Doenças neurológicas podem abalar essas fundações. Por que um Deus que cria tais horrores sempre se dignou a nos responder? A verdade é que muitas doenças neurológicas permanecem incuráveis. É mais fácil para muitos rejeitar completamente a idéia de Deus. Mesmo se houvesse um Deus que fez isso, por que deveríamos nos incomodar com uma divindade que evidentemente se importa tão pouco com a gente?

O Buraco Negro da Doença Neurológica

A doença neurológica dá um toque especial à velha “questão do mal” que atormenta os crentes há séculos. Isso não é apenas sofrimento no sentido de sofrer dor ou morte. Considerando que a morte oferece o conforto possível da alma de alguém passando para um lugar melhor, a doença neurológica pode descaradamente brincar com a própria noção de uma alma. A doença cerebral pode mudar personalidades, fazer alguém agir com frieza, roubar memórias ou nossas habilidades para fazer aquelas coisas que outrora nos superavam, como relacionar-se com aqueles que amamos. Se o cérebro de alguém é alterado por uma doença, em que ponto suas ações ou personalidade refletem sua doença em vez de quem elas “realmente são”?

Mesmo na história de Jó, quando o bom homem enfrentou uma série devastadora de desastres divinamente dirigidos, permaneceu Jó por toda parte. Como o significado da história mudaria se Jó perdesse sua capacidade de, bem, até mesmo ser “Jó”? E se ele perdesse a parte do cérebro que lhe permitisse lidar ou entender?
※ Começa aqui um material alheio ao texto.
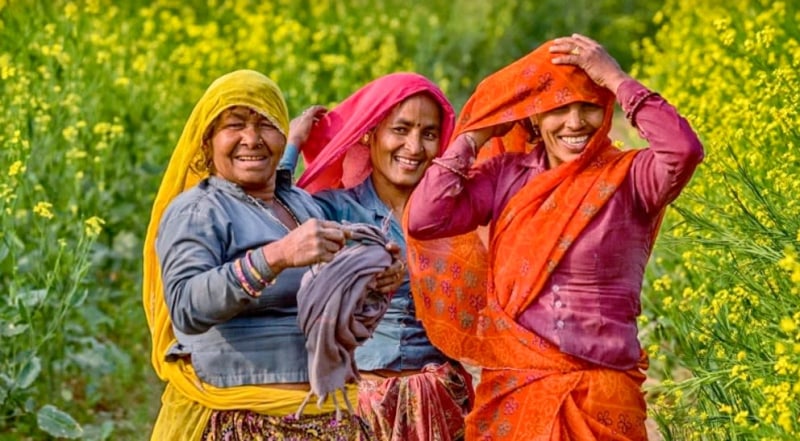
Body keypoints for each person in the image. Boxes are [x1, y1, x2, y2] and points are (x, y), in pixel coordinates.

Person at [404, 34, 704, 440]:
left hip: (600, 398)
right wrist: (475, 136)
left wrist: (616, 78)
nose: (575, 123)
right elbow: (424, 219)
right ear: (534, 117)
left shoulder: (630, 178)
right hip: (515, 390)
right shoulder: (506, 175)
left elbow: (682, 151)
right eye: (558, 108)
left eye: (589, 107)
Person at [141, 69, 404, 441]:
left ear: (283, 133)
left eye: (266, 124)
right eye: (234, 125)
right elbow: (185, 307)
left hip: (325, 413)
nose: (251, 139)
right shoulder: (199, 210)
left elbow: (329, 311)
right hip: (239, 417)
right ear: (208, 142)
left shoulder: (299, 203)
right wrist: (276, 256)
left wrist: (374, 281)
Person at [280, 72, 473, 441]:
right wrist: (293, 144)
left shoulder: (455, 215)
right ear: (370, 133)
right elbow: (270, 217)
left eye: (428, 133)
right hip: (360, 405)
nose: (414, 147)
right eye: (400, 130)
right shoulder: (336, 210)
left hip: (441, 405)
O que seu sofrimento significaria então?

Eu não posso esperar responder a estas perguntas em um artigo, ou mesmo em tudo. Religião e espiritualidade é uma questão muito pessoal, e todos encontrarão sua própria resposta.

Eu só quero reconhecer que, se a doença neurológica levantou essas questões em você, você não está sozinho.
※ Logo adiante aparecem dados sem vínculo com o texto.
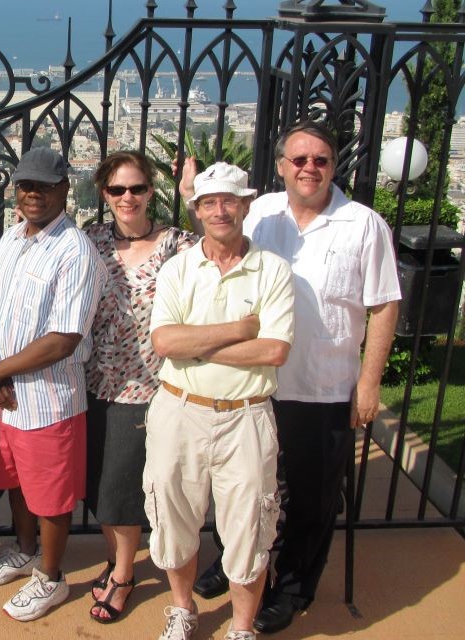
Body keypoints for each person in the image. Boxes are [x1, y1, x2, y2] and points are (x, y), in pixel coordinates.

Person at [181, 120, 401, 634]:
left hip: (325, 387)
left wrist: (368, 385)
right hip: (258, 384)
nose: (309, 168)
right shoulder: (261, 213)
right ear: (281, 166)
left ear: (333, 166)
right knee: (244, 488)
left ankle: (295, 586)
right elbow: (219, 246)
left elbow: (385, 305)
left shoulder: (364, 225)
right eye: (298, 159)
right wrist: (192, 196)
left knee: (311, 496)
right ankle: (235, 564)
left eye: (320, 159)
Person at [147, 162, 294, 640]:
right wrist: (237, 330)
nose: (220, 210)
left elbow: (273, 350)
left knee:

Para mim, a perda de bits de nós mesmos, como a perda de qualquer outro querido pertencimento ou amizade, faz com que alguém reflita sobre o que poderia ser mais permanente e significativo. Para eu lidar com doenças neurológicas, devo pensar além de qualquer coisa que meu cérebro seja capaz de fazer. O que é mais significativo não é mais o "eu" que está na minha cabeça, o "eu" que pode ser tomado peça por peça até que meu corpo esteja vazio. Há outro "eu" que existe nas mentes dos outros, em suas memórias, e em como eu mudei como eles podem ir sobre suas vidas.
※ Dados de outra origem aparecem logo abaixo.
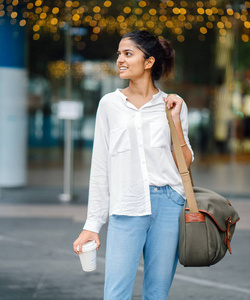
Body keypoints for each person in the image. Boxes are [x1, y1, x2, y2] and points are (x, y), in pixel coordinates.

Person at [73, 30, 193, 300]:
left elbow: (184, 164)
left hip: (168, 204)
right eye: (119, 54)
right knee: (116, 294)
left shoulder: (173, 105)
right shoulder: (109, 105)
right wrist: (93, 223)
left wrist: (174, 119)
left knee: (157, 294)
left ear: (149, 62)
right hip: (126, 203)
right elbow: (100, 167)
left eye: (128, 54)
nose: (120, 60)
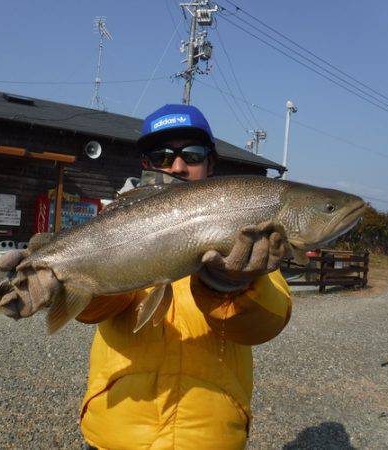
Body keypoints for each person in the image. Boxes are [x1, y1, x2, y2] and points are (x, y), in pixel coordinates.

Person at [76, 104, 292, 450]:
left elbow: (265, 325)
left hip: (209, 438)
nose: (177, 166)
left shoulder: (249, 235)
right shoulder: (112, 229)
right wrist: (64, 287)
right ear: (146, 165)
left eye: (191, 155)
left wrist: (231, 285)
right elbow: (91, 311)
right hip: (115, 432)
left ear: (210, 164)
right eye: (162, 156)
Eu já disse antes que "somos nossos cérebros" e acredito nisso. Mas também acredito que parte de quem somos também está nos cérebros dos outros. Com isso levado em conta, sinto que posso ganhar alguma perspectiva até sobre as crueldades da doença neurológica.

Eu não sei se isso oferece algum conforto para aqueles que sofrem de doenças neurológicas em si mesmos ou nos outros, mas se isso descreve você, desejo-lhe o conforto mais significativo que você pode encontrar, no entanto, você pode encontrá-lo.